#### WHAT YOU NEED TO DO
Repeat the listing below verbatim, without its images.

#### DATA FOR THIS TASK

***

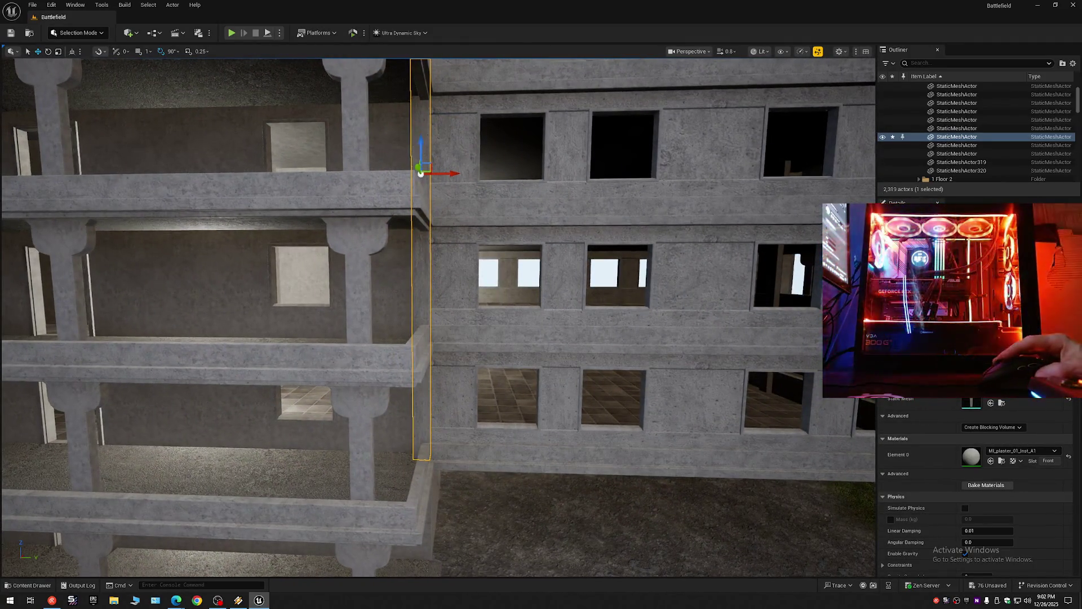
key(s)
click(442, 197)
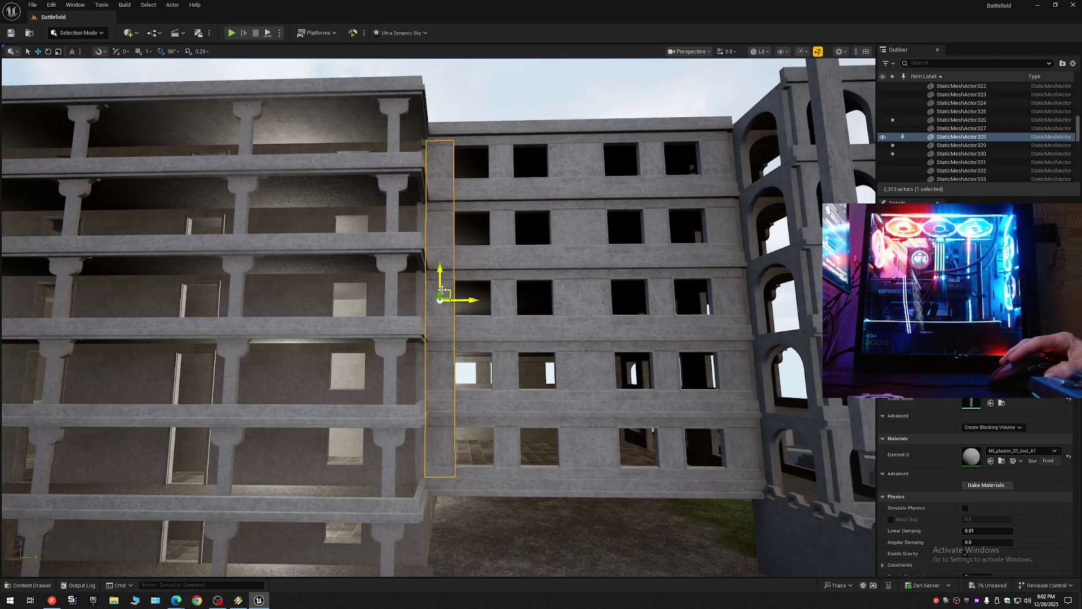
key(w)
key(s)
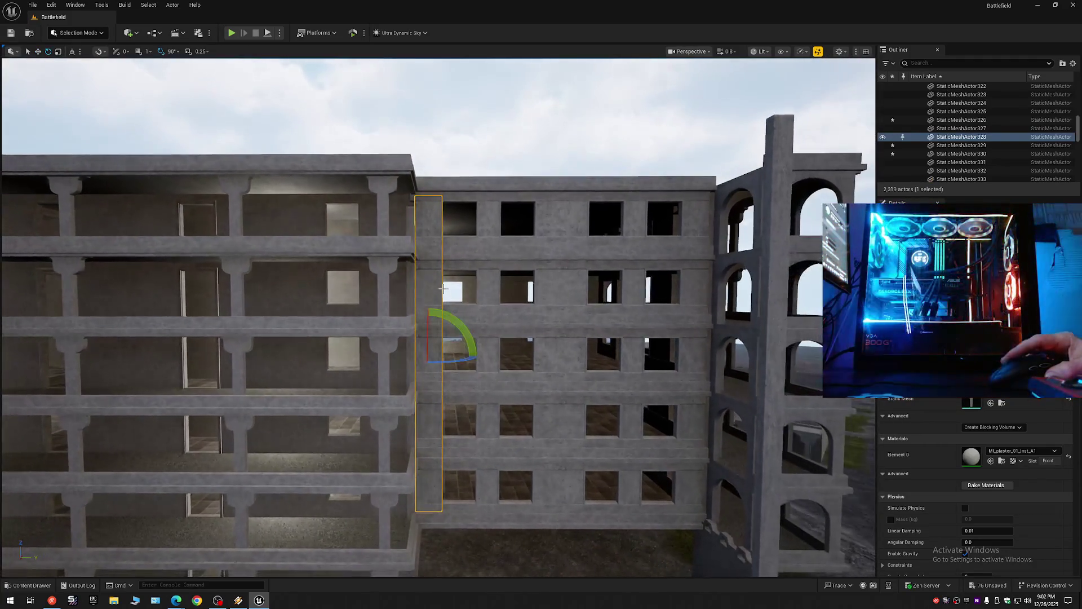
drag(430, 333, 429, 328)
key(ctrl+z)
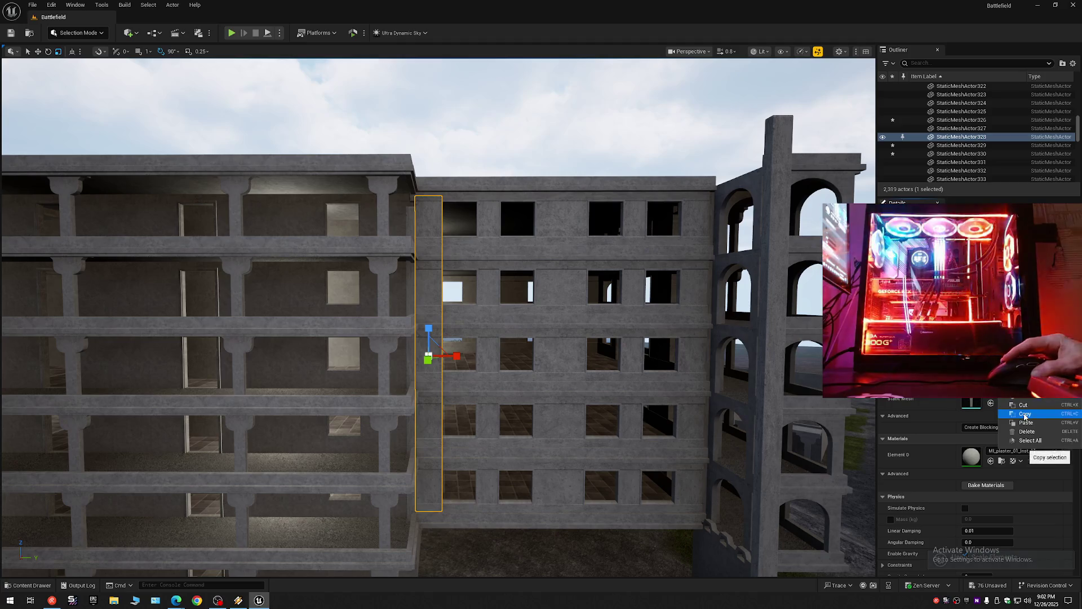
key(ctrl+z)
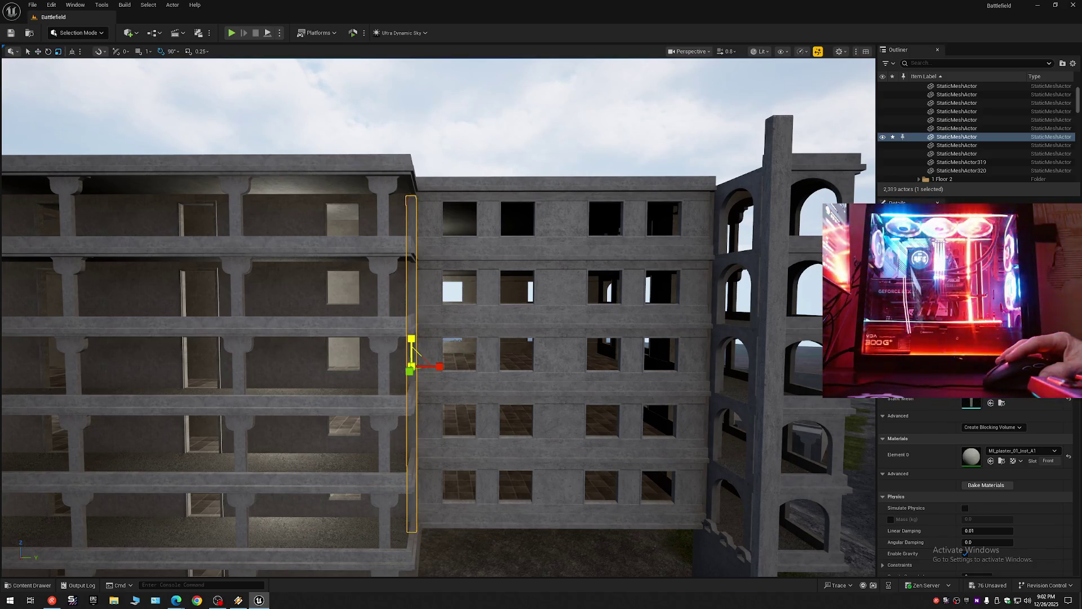
scroll(411, 350, up, 10)
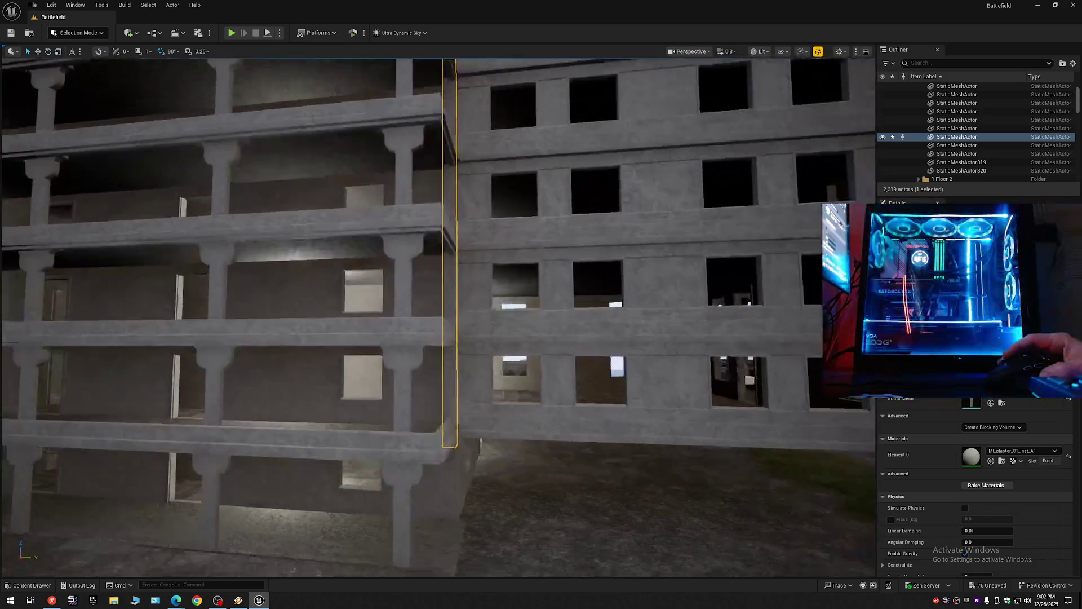
scroll(445, 337, up, 5)
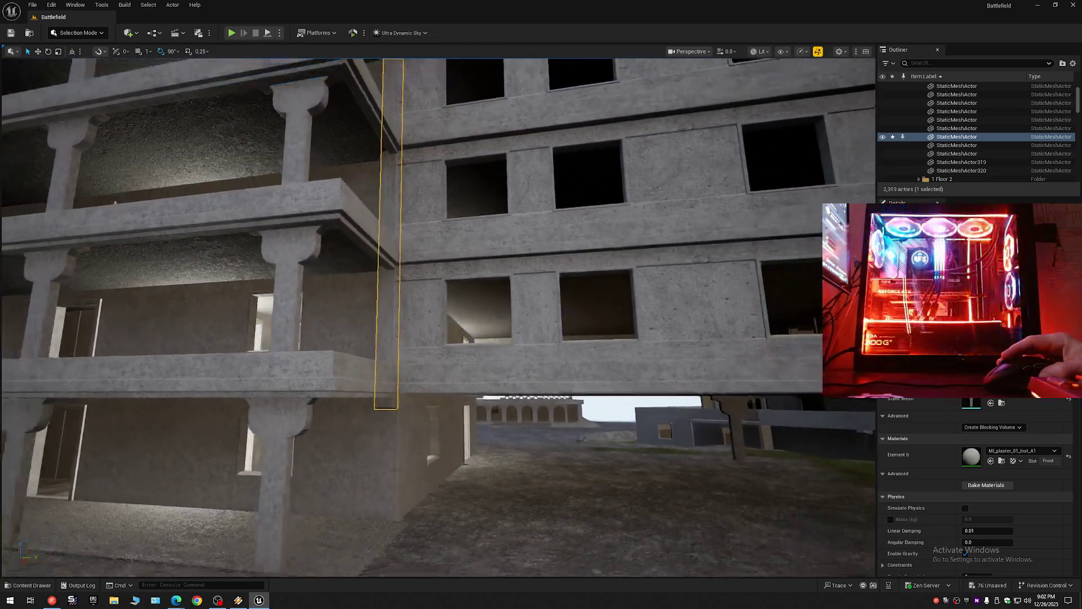
scroll(438, 318, down, 5)
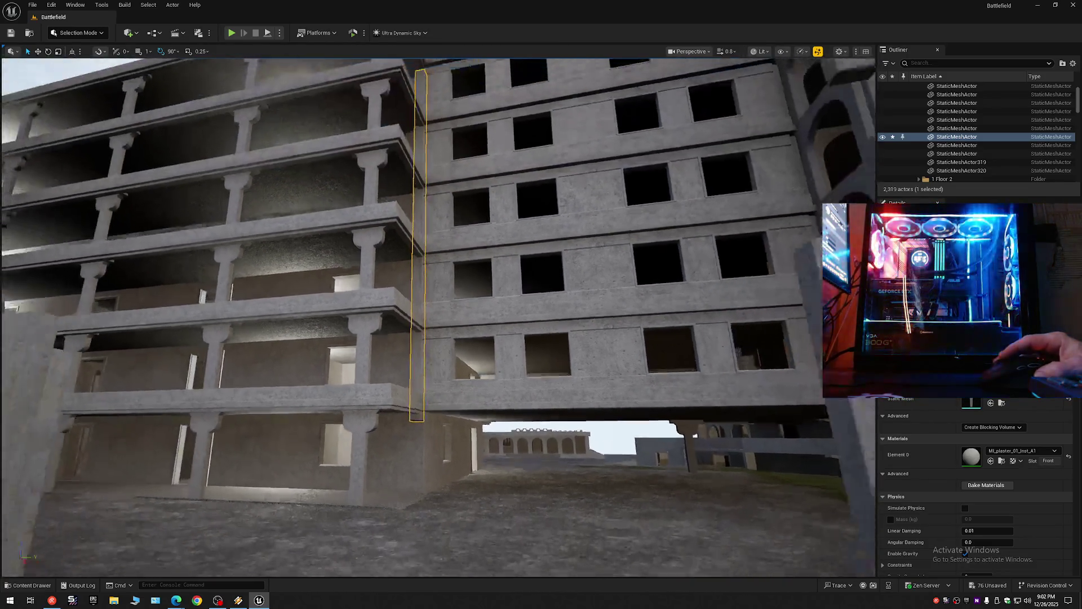
key(w)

***

#### RESPONSE TO THIS EXERCISE
key(s)
click(442, 197)
key(w)
key(s)
drag(430, 333, 429, 328)
key(ctrl+z)
key(ctrl+z)
scroll(411, 350, up, 10)
scroll(445, 337, up, 5)
scroll(438, 318, down, 5)
key(w)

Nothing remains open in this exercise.